Work instructions.
Check each line of the entries below for the string "America"; copy every line where it appears.
(Given entries)
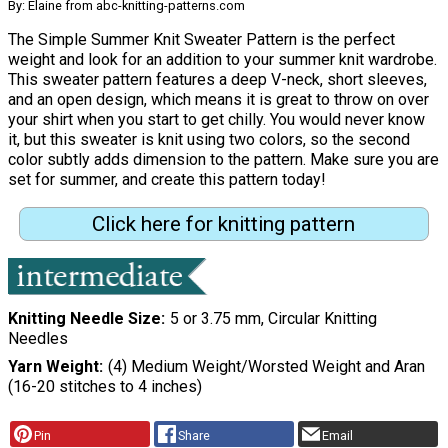
By: Elaine from abc-knitting-patterns.com
The Simple Summer Knit Sweater Pattern is the perfect
weight and look for an addition to your summer knit wardrobe.
This sweater pattern features a deep V-neck, short sleeves,
and an open design, which means it is great to throw on over
your shirt when you start to get chilly. You would never know
it, but this sweater is knit using two colors, so the second
color subtly adds dimension to the pattern. Make sure you are
set for summer, and create this pattern today!
Click here for knitting pattern
Knitting Needle Size
5 or 3.75 mm, Circular Knitting
Needles
Yarn Weight
(4) Medium Weight/Worsted Weight and Aran
(16-20 stitches to 4 inches)
Pin
Share
Email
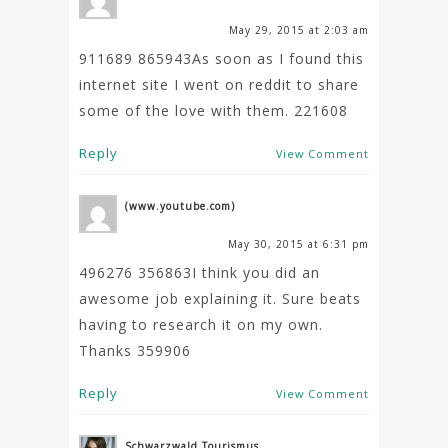
May 29, 2015 at 2:03 am
911689 865943As soon as I found this
internet site I went on reddit to share
some of the love with them. 221608
Reply
View Comment
(www.youtube.com)
May 30, 2015 at 6:31 pm
496276 356863I think you did an
awesome job explaining it. Sure beats
having to research it on my own.
Thanks 359906
Reply
View Comment
Schwarzwald Tourismus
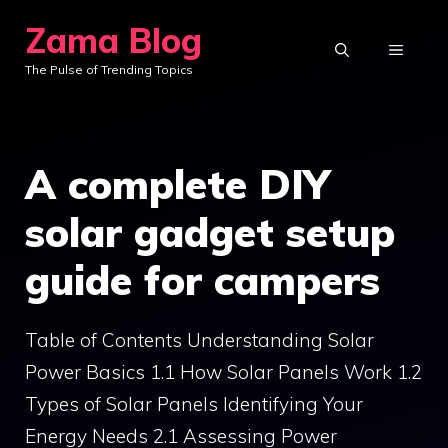
Skip
Zama Blog
to
MENU
The Pulse of Trending Topics
content
A complete DIY
solar gadget setup
guide for campers
Table of Contents Understanding Solar
Power Basics 1.1 How Solar Panels Work 1.2
Types of Solar Panels Identifying Your
Energy Needs 2.1 Assessing Power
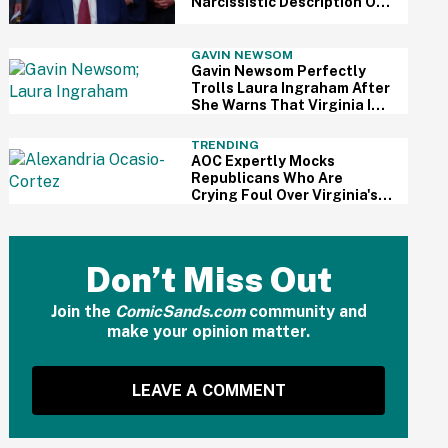
Narcissistic Description Of
Himself—And Critics
Pounced
GAVIN NEWSOM
Gavin Newsom Perfectly
Trolls Laura Ingraham After
She Warns That Virginia Is
'The New California'
TRENDING
AOC Expertly Mocks
Republicans Who Are
Crying Foul Over Virginia's
Redistricting Vote: 'Wah,
Wah, Wah'
Don’t Miss Out
Join the
ComicSands.com
community and
make your opinion matter.
LEAVE A COMMENT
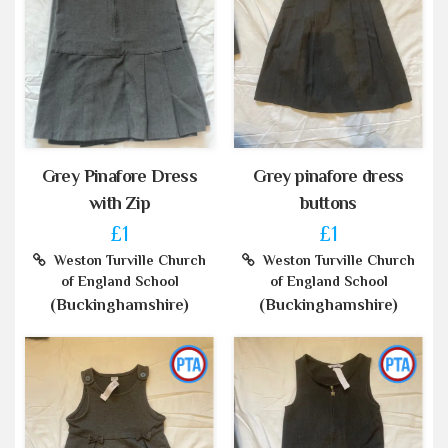
Grey Pinafore Dress
Grey pinafore dress
with Zip
buttons
£1
£1
Weston Turville Church
Weston Turville Church
of England School
of England School
(Buckinghamshire)
(Buckinghamshire)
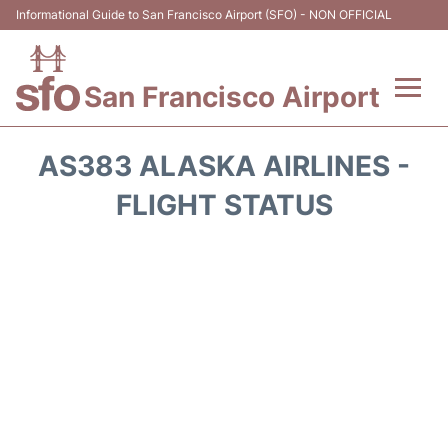
Informational Guide to San Francisco Airport (SFO) - NON OFFICIAL
San Francisco Airport
Flights +
AS383 ALASKA AIRLINES -
Terminals +
FLIGHT STATUS
Parking
Services
Transport +
Car Rental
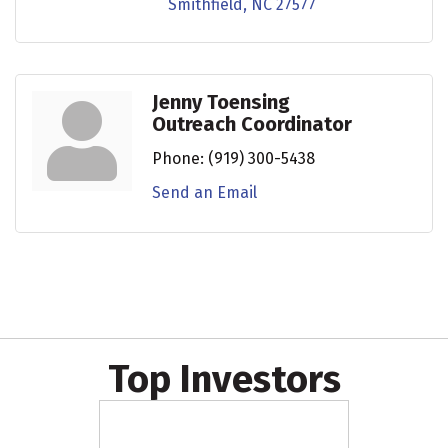
Smithfield
NC
27577
Jenny Toensing
Outreach Coordinator
Phone:
(919) 300-5438
Send an Email
Top Investors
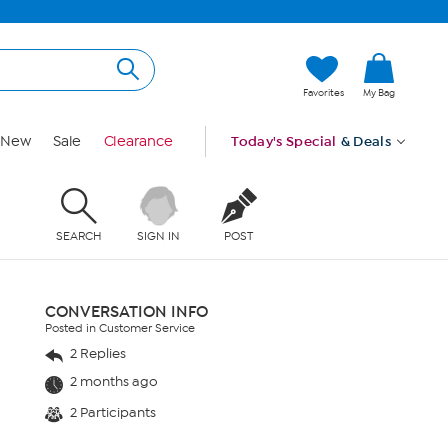
Favorites
My Bag
New
Sale
Clearance
Today's Special
& Deals
SEARCH
SIGN IN
POST
CONVERSATION INFO
Posted in Customer Service
2 Replies
2 months ago
2 Participants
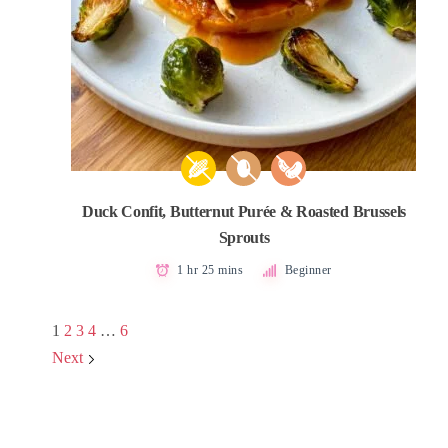
Duck Confit, Butternut Purée & Roasted Brussels
Sprouts
1 hr 25 mins
Beginner
1
2
3
4
…
6
Next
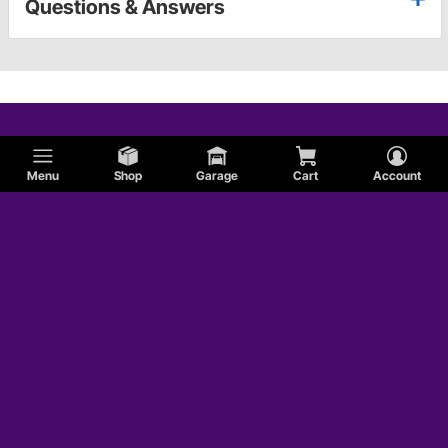
Questions & Answers
Menu
Shop
Garage
Cart
Account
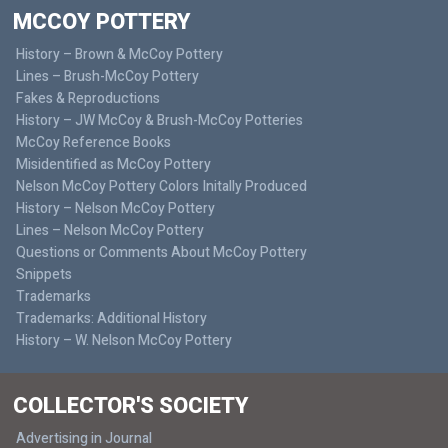
MCCOY POTTERY
History – Brown & McCoy Pottery
Lines – Brush-McCoy Pottery
Fakes & Reproductions
History – JW McCoy & Brush-McCoy Potteries
McCoy Reference Books
Misidentified as McCoy Pottery
Nelson McCoy Pottery Colors Initally Produced
History – Nelson McCoy Pottery
Lines – Nelson McCoy Pottery
Questions or Comments About McCoy Pottery
Snippets
Trademarks
Trademarks: Additional History
History – W. Nelson McCoy Pottery
COLLECTOR'S SOCIETY
Advertising in Journal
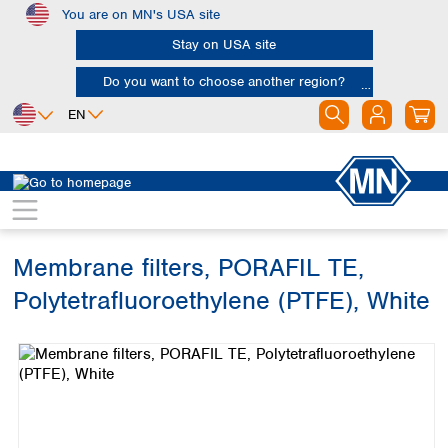
You are on MN's USA site
Skip to main content
Stay on USA site
Do you want to choose another region?
EN
Africa
Europe
North America
Filtration
Membranes
Egypt
Albania
Canada
Nigeria
Austria
Dominican
Republic
Membrane filters, PORAFIL TE,
South Africa
Belgium
Mexico
Bulgaria
Polytetrafluoroethylene (PTFE), White
United States of
Asia
Croatia
America
Skip image gallery
Cyprus
Bangladesh
Czech Republic
China
South America
Denmark
Hong Kong
Argentina
Estonia
India
Brazil
Finland
Indonesia
Chile
France
Iran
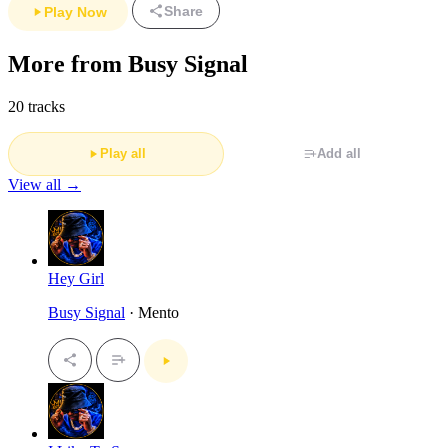
Share
Play Now
More from Busy Signal
20 tracks
Play all
Add all
View all →
Hey Girl
Busy Signal
· Mento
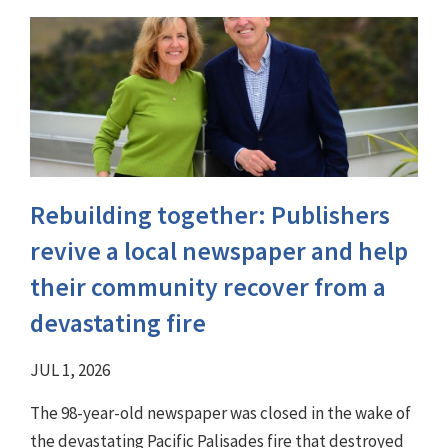
Rebuilding together: Publishers
revive a local newspaper and help
their community recover from a
devastating fire
JUL 1, 2026
The 98-year-old newspaper was closed in the wake of
the devastating Pacific Palisades fire that destroyed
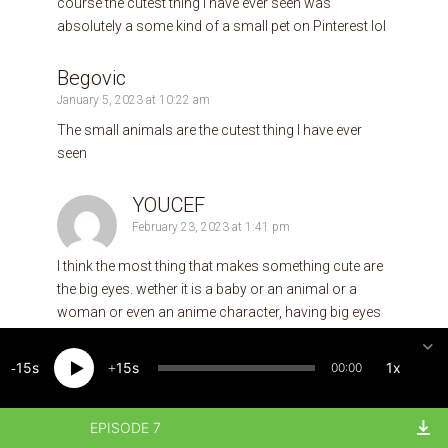
course the cutest thing I have ever seen was
absolutely a some kind of a small pet on Pinterest lol
Begovic
January 5, 2023 at 10:22 am
The small animals are the cutest thing I have ever
seen
YOUCEF
February 23, 2023 at 1:41 pm
I think the most thing that makes something cute are
the big eyes. wether it is a baby or an animal or a
woman or even an anime character, having big eyes
makes all of these cute in my opinion. the cutest thing
I have ever experiensed is when my son learned some
15
15
1x
00:00
thing new in school, and when he came home he tried
hardly to teach me his new knowldge thinking that I
don’t know it.
EPISODE 7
(End Given entries)
Expected output.
North America
America
South America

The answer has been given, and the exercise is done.